In fact, 1 in 3 of us will at some stage develop an allergy.
So the chances are you, your team mate or someone else you know has had an allergic reaction — possibly in its most severe life-threatening form known as anaphylaxis.
These ‘anaphylactic reactions’ mostly result from allergies to particular foods, insect bites or stings, and medicines. They are a medical emergency so it’s vital to be well equipped in the event of an attack, and that means while out playing sports too.
You and your team mates use tactics to win a match — and you can do the same when it comes to beating anaphylaxis on the field.
Guard against an attack during a game
If you ever think a small snack at half time can do no harm, think again.
Anaphylactic reactions are often triggered by allergies to foods you find everywhere, particularly milk, eggs, peanuts, tree nuts (such as Almond, Brazil or Cashew nuts), sesame, seafood, wheat and soy. And the tiniest amount of food may be all it takes to bring on a reaction. Even the smell from cooking certain foods like fish can set anaphylaxis off in some people.
If you or your child has a severe allergy it’s important to notify your team, trainers or coaches, and anyone who might give you foods, medicines or other things you’re allergic to. And if you have a food allergy always check food labels for what they contain, and consider only eating food prepared at home, as an additional precaution.
Bees, wasps and ants can be hard to avoid out on the field. But there are tricks you and the team can keep up your sleeve to prevent anaphylaxis from a bite or sting.
Insects are attracted to darker colours and scents, so choose light-coloured clothing and avoid wearing perfumes or fragrances. If this isn’t practical, try covering your body as much as you can during a game and use an insect repellent. Asking the team not to upset bees or wasps that bother them during a game may also help!
Recognise a reaction out on the field
Anaphylactic reactions are serious so the sooner you identify them the better.
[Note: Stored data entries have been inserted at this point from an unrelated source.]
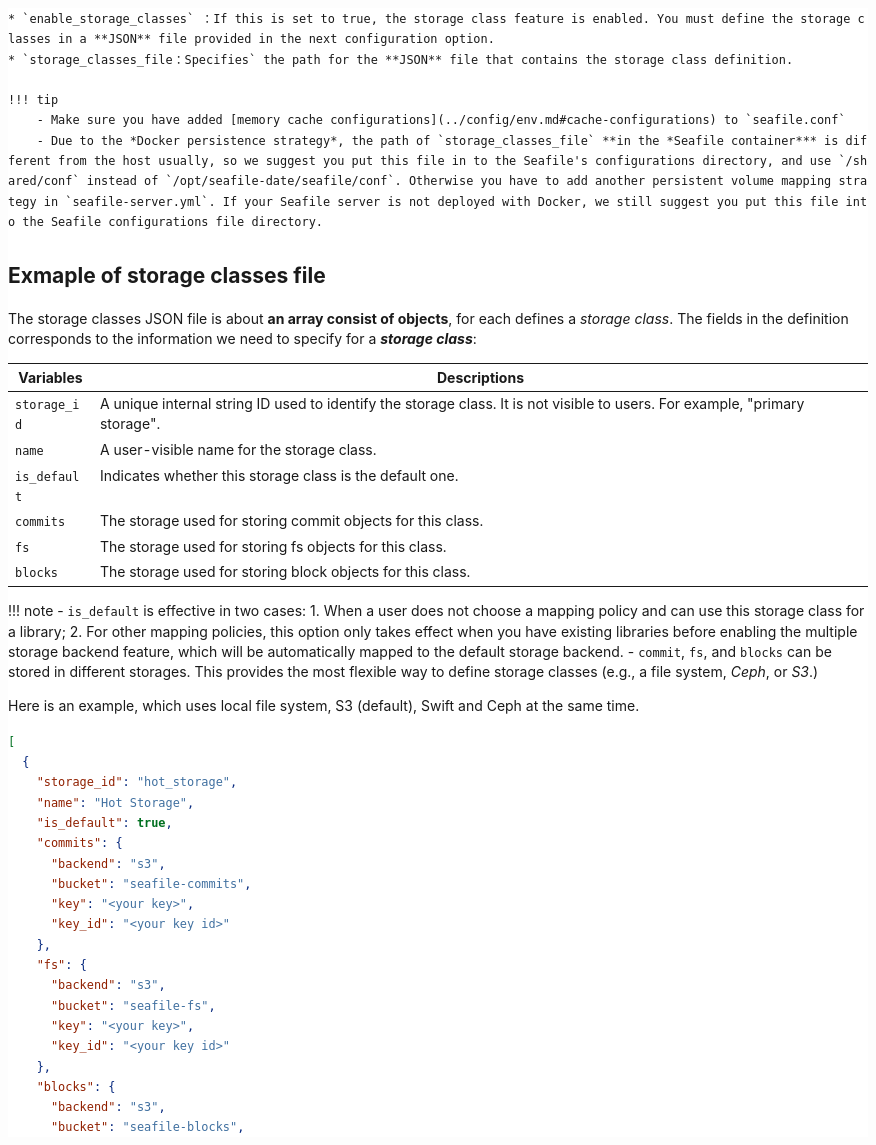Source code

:     * `enable_storage_classes` ：If this is set to true, the storage class feature is enabled. You must define the storage classes in a **JSON** file provided in the next configuration option.
    * `storage_classes_file：Specifies` the path for the **JSON** file that contains the storage class definition.

    !!! tip 
        - Make sure you have added [memory cache configurations](../config/env.md#cache-configurations) to `seafile.conf`
        - Due to the *Docker persistence strategy*, the path of `storage_classes_file` **in the *Seafile container*** is different from the host usually, so we suggest you put this file in to the Seafile's configurations directory, and use `/shared/conf` instead of `/opt/seafile-date/seafile/conf`. Otherwise you have to add another persistent volume mapping strategy in `seafile-server.yml`. If your Seafile server is not deployed with Docker, we still suggest you put this file into the Seafile configurations file directory.

## Exmaple of storage classes file

The storage classes JSON file is about **an array consist of objects**, for each defines a *storage class*. The fields in the definition corresponds to the information we need to specify for a ***storage class***:

| Variables | Descriptions |
|---|---|
| `storage_id` | A unique internal string ID used to identify the storage class. It is not visible to users. For example, "primary storage". |
| `name` | A user-visible name for the storage class. |
| `is_default` | Indicates whether this storage class is the default one. |
| `commits` | The storage used for storing commit objects for this class. |
| `fs` | The storage used for storing fs objects for this class. |
| `blocks` | The storage used for storing block objects for this class.  |

!!! note
    - `is_default` is effective in two cases: 
        1. When a user does not choose a mapping policy and can use this storage class for a library; 
        2. For other mapping policies, this option only takes effect when you have existing libraries before enabling the multiple storage backend feature, which will be automatically mapped to the default storage backend.
    - `commit`, `fs`, and `blocks` can be stored in different storages. This provides the most flexible way to define storage classes (e.g., a file system, *Ceph*, or *S3*.)

Here is an example, which uses local file system, S3 (default), Swift and Ceph at the same time.

```json
[
  {
    "storage_id": "hot_storage",
    "name": "Hot Storage",
    "is_default": true,
    "commits": {
      "backend": "s3",
      "bucket": "seafile-commits",
      "key": "<your key>",
      "key_id": "<your key id>"
    },
    "fs": {
      "backend": "s3",
      "bucket": "seafile-fs",
      "key": "<your key>",
      "key_id": "<your key id>"
    },
    "blocks": {
      "backend": "s3",
      "bucket": "seafile-blocks",
```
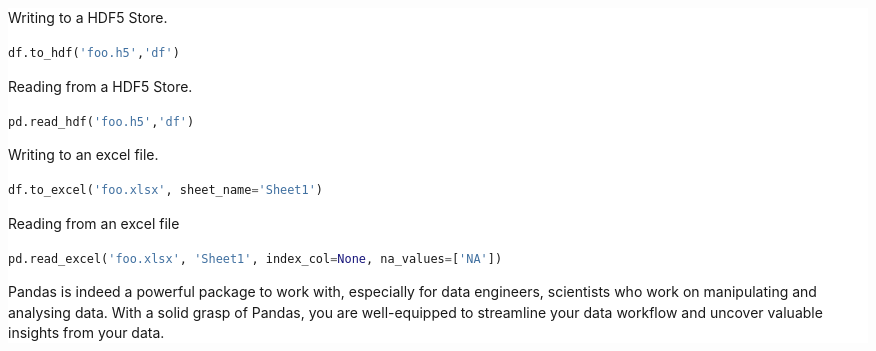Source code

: Writing to a HDF5 Store.

```python
df.to_hdf('foo.h5','df')
```

Reading from a HDF5 Store.

```python
pd.read_hdf('foo.h5','df')
```

Writing to an excel file.

```python
df.to_excel('foo.xlsx', sheet_name='Sheet1')
```

Reading from an excel file

```python
pd.read_excel('foo.xlsx', 'Sheet1', index_col=None, na_values=['NA'])
```

Pandas is indeed a powerful package to work with, especially for data engineers, scientists who work on manipulating and analysing data. With a solid grasp of Pandas, you are well-equipped to streamline your data workflow and uncover valuable insights from your data.
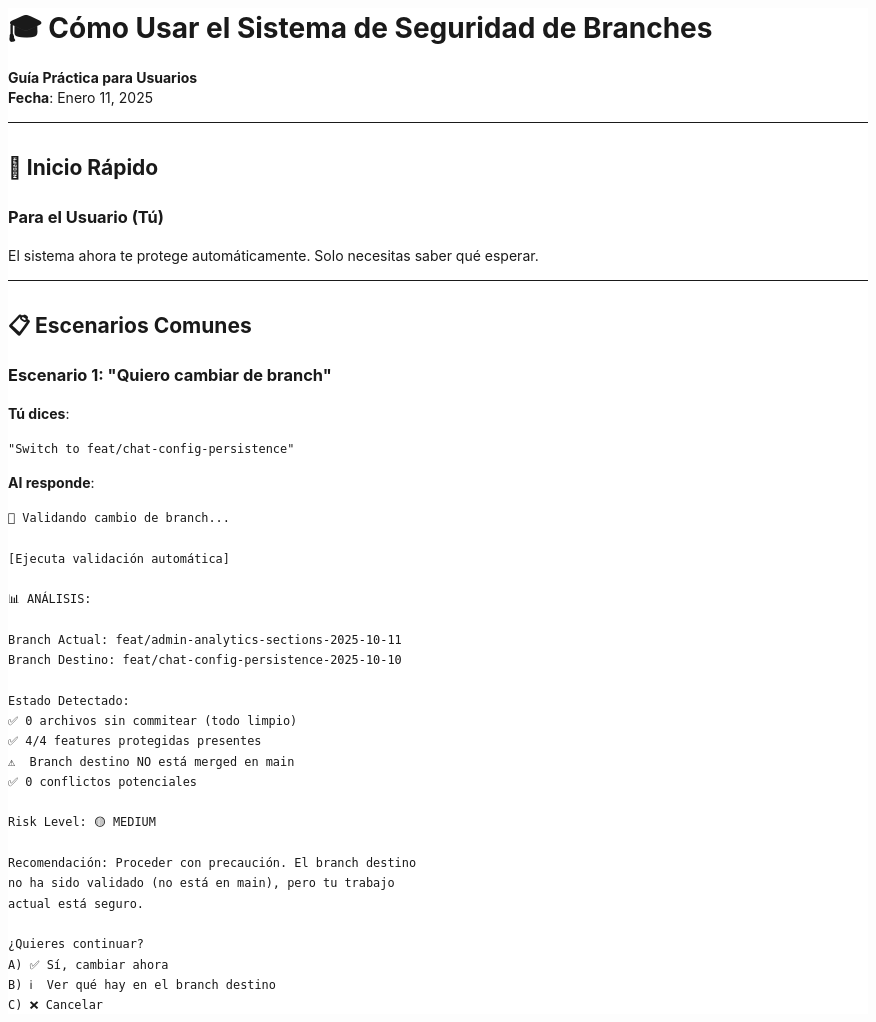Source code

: # 🎓 Cómo Usar el Sistema de Seguridad de Branches

**Guía Práctica para Usuarios**  
**Fecha**: Enero 11, 2025

---

## 🚀 Inicio Rápido

### Para el Usuario (Tú)

El sistema ahora te protege automáticamente. Solo necesitas saber qué esperar.

---

## 📋 Escenarios Comunes

### Escenario 1: "Quiero cambiar de branch"

**Tú dices**:
```
"Switch to feat/chat-config-persistence"
```

**AI responde**:
```
🔄 Validando cambio de branch...

[Ejecuta validación automática]

📊 ANÁLISIS:

Branch Actual: feat/admin-analytics-sections-2025-10-11
Branch Destino: feat/chat-config-persistence-2025-10-10

Estado Detectado:
✅ 0 archivos sin commitear (todo limpio)
✅ 4/4 features protegidas presentes
⚠️  Branch destino NO está merged en main
✅ 0 conflictos potenciales

Risk Level: 🟡 MEDIUM

Recomendación: Proceder con precaución. El branch destino 
no ha sido validado (no está en main), pero tu trabajo 
actual está seguro.

¿Quieres continuar?
A) ✅ Sí, cambiar ahora
B) ℹ️  Ver qué hay en el branch destino
C) ❌ Cancelar
```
Severe symptoms can occur within 20 minutes to 2 hours of being exposed to the trigger. They often involve more than one part of the body such as the skin, airways, stomach, heart or blood vessels, and so a reaction may involve:
- Difficult or noisy breathing
- Swelling of the tongue
- Swelling or tightness in the throat
- Difficulty talking or a hoarse voice
- Vomiting or stomach pain
- Wheezing or persistent cough
- Dizziness or collapse from a drop in blood pressure
- Pale skin and floppiness (in young children).
Also be aware of symptoms like swelling of the face, lips or eyes, tingling around the mouth, or hives or welts on the skin — which sometimes occur before the more severe life-threatening symptoms set in.
Treat urgently on the turf
Anyone with anaphylaxis requires immediate first aid treatment with an adrenaline injection. Adrenaline works quickly to reverse anaphylaxis and can prevent you, your child or team mate from going into hospital or even dying.
You or your team mates don’t need to wait for an ambulance to get this life-saving treatment. People at risk of anaphylaxis can carry with them one of two brands of adrenaline autoinjectors (EpiPen or Anapen) to use in the event of an emergency.
Tell your team mates, trainers or coaches that you keep an adrenaline autoinjector, and that someone else may need to give it if you, or your child, are unable to during an anaphylactic reaction.
Each autoinjector device allows anyone to inject a preloaded dose of adrenaline into the thigh muscle, which can be done through a single layer of clothing if necessary. You don’t need to be medically trained to do this. You or someone else in the team can practice using an autoinjector training device (ask your doctor about this the next time you see them) and First Aid organisations can provide education and training.
You should be aware however of some important differences in how the two brands of adrenaline autoinjector are given. It’s also important to know that if you’re unsure whether you or someone else is having a full blown anaphylactic reaction, it’s better to use an adrenaline autoinjector than not — it’s actually more harmful to undertreat anaphylaxis than it is to overtreat a mild allergic reaction.
For demonstrations on the different methods for giving EpiPen and Anapen visit the Australasian Society of Clinical Immunology and Allergy (ASCIA) website.
Safeguarding yourself after the event
After an anaphylactic event you, your child or team mate should be taken to hospital even if you seem ok, as further medical assistance or adrenaline may be needed.
Everyone at risk of anaphylaxis should have a personal action plan completed by their doctor and carry it with their adrenaline autoinjector at all times. This ensures you and others know what to do in the event of an emergency. Anaphylaxis action plans are available from the ASCIA website.
If you use an adrenaline autoinjector:
- Dispose of it safely after use — needles are exposed and might cause injury (you can return used autoinjectors to a health professional).
- Regularly check the expiry date — adrenaline has a short shelf life and once expired may no longer work effectively.
- Ensure you store it correctly — adrenaline is sensitive to heat and light, and temperature extremes may cause autoinjector devices to fail.
If you don’t wear one already, a medical alert wristband is another great way for others to know you have an allergy so they can assist in an emergency, whether you’re on or off the field.